Primé au Festival de Cannes 2024, Black Dog, réalisé par Guan Hu, sort ce 5 mars. Situé dans les vastes étendues désertiques du nord-ouest de la Chine, ce drame introspectif nous plonge dans une ville en déclin où l’homme et l’animal deviennent les symboles d’une société en mutation.

Lang revient dans sa ville natale aux portes du désert de Gobi. Alors qu’il travaille pour la patrouille locale chargée de débarrasser la ville des chiens errants, il se lie d’amitié avec l’un d’entre eux. Une rencontre qui va marquer un nouveau départ pour ces deux âmes solitaires.

Un récit d’errance dans un décor crépusculaire

Le réalisateur Guan Hu est reconnu pour sa préoccupation humaniste, par le réalisme de son étude sociale ainsi que par son style tranchant, le tout porté par une mise en scène innovante, se focalisant tout particulièrement sur la manière dont des personnes ordinaires et simples perçoivent et subissent les évolutions de son pays. Il connaitra un énorme succès en 2020 avec La Brigade des 800, qui est sans aucun doute le plus gros blockbuster que la Chine ait connu. Il nous livre ici, avec Black Dog, un film à la croisée des genres, où se mêlent western minimaliste, film noir et drame social. L’esthétique contemplative et la mise en scène épurée renforcent l’intensité de cette histoire où l’homme et le chien, deux êtres marginalisés, trouvent refuge l’un auprès de l’autre.

Eddie Peng incarne Lang, ancienne rockstar mêlée à un meurtre, qui revient dans sa ville natale après avoir purgé une longue peine de prison. Son retour est loin d’être triomphal : il est désormais un étranger dans un monde qui a évolué sans lui. Confiné à un rôle d’employé municipal chargé d’éliminer les chiens errants, Lang se retrouve face à un dilemme moral lorsqu’il croise un chien noir solitaire et farouche. Ce lien improbable entre un homme brisé et un animal traqué devient le cœur du récit. Le chien, Xin (dans la vraie vie !), incarne la résistance face à l’hostilité ambiante. Le duo, d’abord méfiant, se construit au fil des épreuves, trouvant un écho déchirant dans les thèmes de la solitude et de l’aliénation, et se façonnant ensemble comme une vraie parabole scénaristique dans un environnement paradoxal.

Une critique sociale subtile et poétique

Car, à travers l’histoire de Lang et de son Black Dog, se dresse aussi un portrait subtil de la transformation urbaine et sociétale de la Chine. L’action se déroule en 2008, à la veille des Jeux olympiques de Pékin, période symbolisant l’essor rapide du pays mais aussi l’effacement progressif des laissés-pour-compte. La ville où Lang revient est une cité autrefois prospères grâce au pétrole, et aujourd’hui en déliquescence, aux immeubles à moitié construits, aux rues désertées avec un zoo plus ou moins à l’abandon. Ce cadre fantomatique, où le sable du désert menace d’engloutir les habitations, illustre un monde en transition, où certains individus sont condamnés à l’oubli. Le chien noir (et Lang aussi d’une certaine manière) devient alors une métaphore de ces exclus, rejetés par un système qui cherche à les effacer.

**Données extraites**
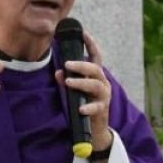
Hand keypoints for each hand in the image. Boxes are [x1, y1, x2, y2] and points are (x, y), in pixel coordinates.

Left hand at [56, 30, 111, 150]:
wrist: (95, 128)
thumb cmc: (85, 104)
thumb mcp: (75, 90)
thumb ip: (67, 80)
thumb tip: (58, 72)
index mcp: (96, 76)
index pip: (96, 57)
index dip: (91, 44)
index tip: (84, 33)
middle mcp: (102, 83)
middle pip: (95, 69)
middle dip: (81, 65)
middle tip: (67, 64)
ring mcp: (104, 96)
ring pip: (95, 85)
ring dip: (81, 82)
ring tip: (68, 82)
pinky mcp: (102, 110)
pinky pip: (96, 107)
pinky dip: (87, 107)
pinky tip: (80, 108)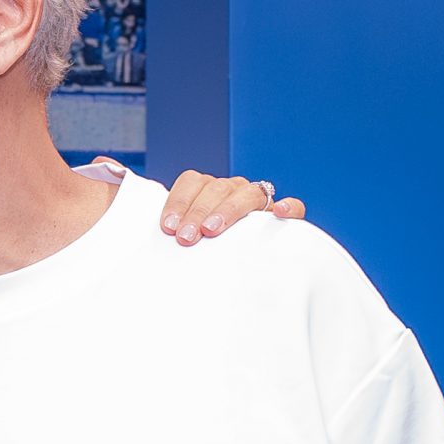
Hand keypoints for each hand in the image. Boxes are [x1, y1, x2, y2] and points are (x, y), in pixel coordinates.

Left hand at [159, 170, 307, 244]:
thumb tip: (149, 236)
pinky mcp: (284, 216)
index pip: (192, 181)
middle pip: (217, 188)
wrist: (235, 261)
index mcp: (207, 188)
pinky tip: (280, 213)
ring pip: (248, 194)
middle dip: (198, 212)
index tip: (168, 227)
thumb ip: (174, 231)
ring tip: (212, 230)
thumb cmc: (203, 247)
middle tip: (185, 237)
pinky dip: (289, 207)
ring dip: (228, 210)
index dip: (178, 201)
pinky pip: (294, 206)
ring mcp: (259, 201)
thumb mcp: (185, 237)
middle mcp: (233, 189)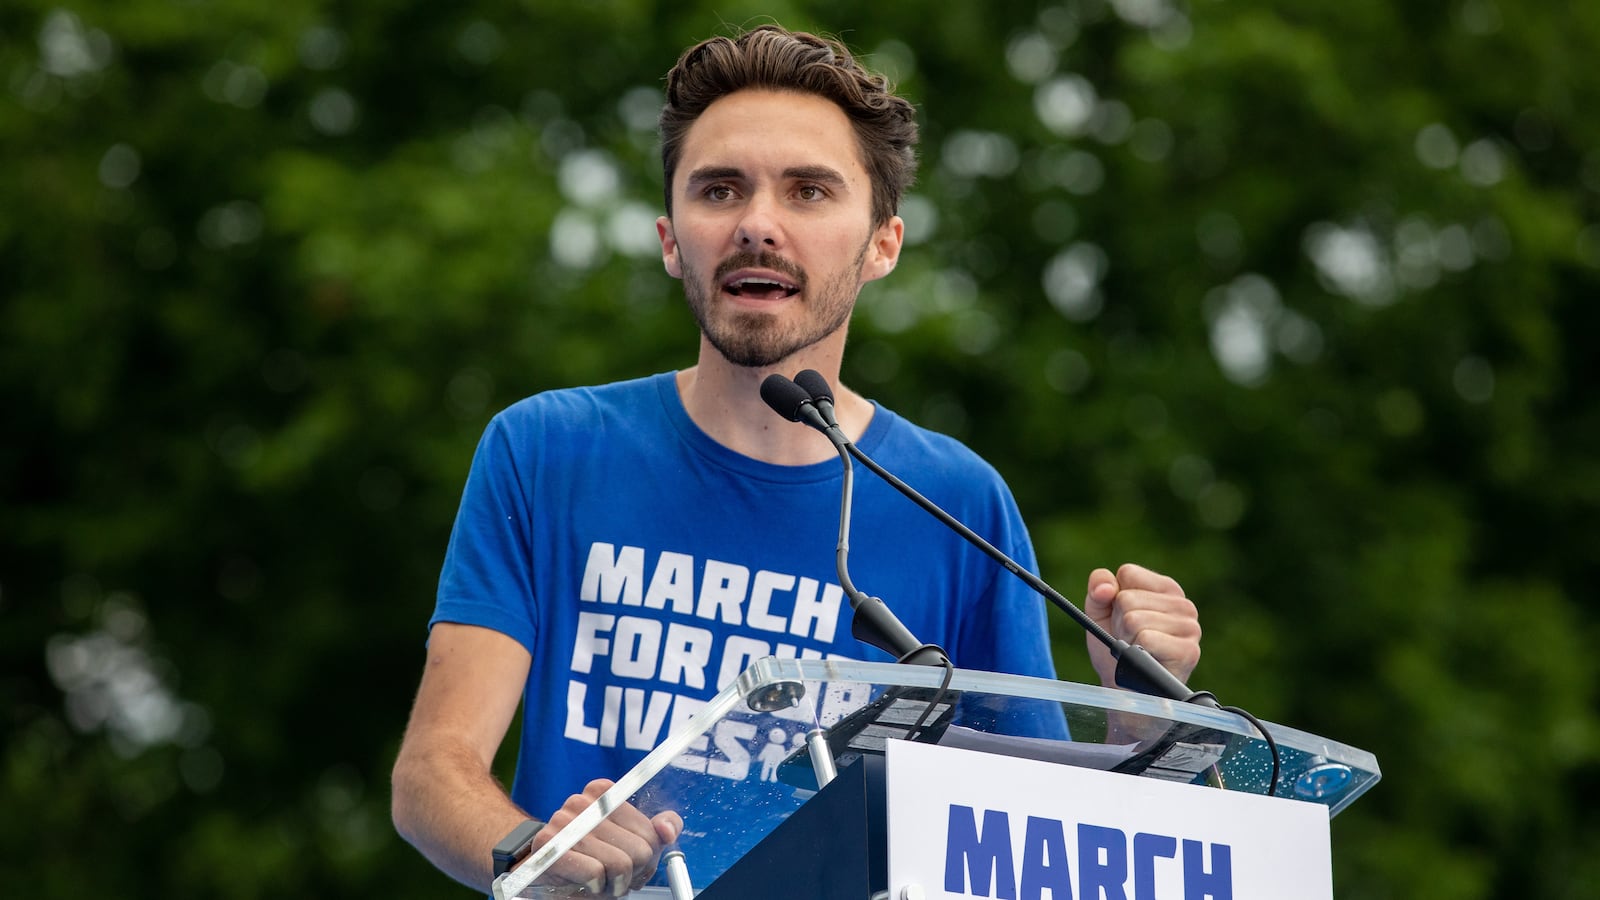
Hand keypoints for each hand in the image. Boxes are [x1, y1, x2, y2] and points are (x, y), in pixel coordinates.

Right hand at [529, 779, 683, 896]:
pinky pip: (595, 873)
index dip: (646, 858)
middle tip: (615, 876)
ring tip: (600, 880)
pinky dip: (595, 886)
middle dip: (631, 872)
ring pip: (619, 864)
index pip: (650, 834)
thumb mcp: (630, 841)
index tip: (631, 862)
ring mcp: (564, 823)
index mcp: (605, 793)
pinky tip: (585, 883)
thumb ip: (656, 831)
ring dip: (613, 883)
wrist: (543, 869)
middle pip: (639, 850)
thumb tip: (667, 830)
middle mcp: (583, 802)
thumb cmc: (592, 856)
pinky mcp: (550, 848)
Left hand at [1083, 564, 1201, 689]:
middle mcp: (1183, 605)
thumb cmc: (1116, 648)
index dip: (1115, 598)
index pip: (1127, 573)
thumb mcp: (1100, 614)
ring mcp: (1190, 627)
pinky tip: (1147, 660)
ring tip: (1138, 651)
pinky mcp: (1188, 650)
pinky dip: (1137, 653)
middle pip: (1127, 598)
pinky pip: (1146, 639)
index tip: (1122, 616)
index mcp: (1166, 589)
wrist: (1125, 689)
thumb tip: (1104, 587)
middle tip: (1130, 640)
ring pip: (1134, 619)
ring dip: (1127, 640)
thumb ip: (1097, 590)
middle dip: (1119, 623)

**Travail à faire**
• 1. D'après l'article sur Black Dog, en quelle année se déroule l'action du film ?
• 2. Recopiez le passage de l'article sur Black Dog qui commence par « Une critique sociale » et se poursuit jusqu'à « à les effacer. ».
• 3. Prolongez l'article sur Black Dog en reprenant après sa dernière phrase.
La liste n'est d'aucune utilité ici.

**Corrigé**
• 1. L'action se déroule en 2008, à la veille des Jeux olympiques de Pékin.

• 2.
Une critique sociale subtile et poétique

Car, à travers l’histoire de Lang et de son Black Dog, se dresse aussi un portrait subtil de la transformation urbaine et sociétale de la Chine. L’action se déroule en 2008, à la veille des Jeux olympiques de Pékin, période symbolisant l’essor rapide du pays mais aussi l’effacement progressif des laissés-pour-compte. La ville où Lang revient est une cité autrefois prospères grâce au pétrole, et aujourd’hui en déliquescence, aux immeubles à moitié construits, aux rues désertées avec un zoo plus ou moins à l’abandon. Ce cadre fantomatique, où le sable du désert menace d’engloutir les habitations, illustre un monde en transition, où certains individus sont condamnés à l’oubli. Le chien noir (et Lang aussi d’une certaine manière) devient alors une métaphore de ces exclus, rejetés par un système qui cherche à les effacer.

• 3.
Un style visuel envoûtant

L’un des atouts majeurs de Black Dog réside dans sa photographie magistrale, filmé en cinémascope. Guan Hu capture avec une précision presque hypnotique la rudesse du désert de Gobi et l’étrangeté d’une ville en sursis. Le contraste entre la nature indomptable et les vestiges humains crée une atmosphère à la fois oppressante et fascinante Chaque plan est composé avec soin : le ciel rose se fond dans la terre noire, des flocons indistincts (neige ou cendres ?) tombent sur Lang, tandis que l’immensité du désert souligne son isolement. La lumière, souvent diffuse et crépusculaire, accompagne la trajectoire mélancolique du protagoniste.

Si le film adopte un rythme relativement lent et contemplatif, il n’en est pas moins traversé par des moments de tension pure. La présence menaçante de la meute de chiens errants, l’hostilité des habitants, et la violence latente du monde qui entoure Lang rappellent les codes du western.

Comment ne pas garder en tête cette scène d’ouverture, absolument magistrale, dans ce désert avec cette meute de chien déferlant soudainement, avec ce bus en arrière-plan ?… Et puis, il y a ces silences qui en disent long, et les dialogues qui se font rares, laissant place aux regards et aux gestes pour exprimer les émotions enfouies. Lang ne parle presque pas. Ce sont les autres qui le font pour lui. Car Lang n’a, pour Guan Hu, rien à dire, « comme un bébé abandonné, mis de côté par l’époque dans laquelle il vit. En réalité il cherche un moyen de communiquer. Il a sans doute beaucoup à dire, mais pas au moment où se déroule le film… »

Black Dog s’impose comme une œuvre marquante par sa beauté visuelle et sa profondeur émotionnelle. C’est un coup de cœur personnel pour film alliant comme rarement le fond et la forme… l’exclusion, la survie, l’amitié, la résilience sont portés par une mise en scène d’une grande délicatesse et un visuel de toute beauté ! Entre poésie et réalisme, ce film prouve que l’humanité peut se nicher dans les liens les plus inattendus, même au cœur d’un monde qui cherche à les effacer. Un film à ne pas manquer pour les amateurs de cinéma contemplatif et de récits puissants.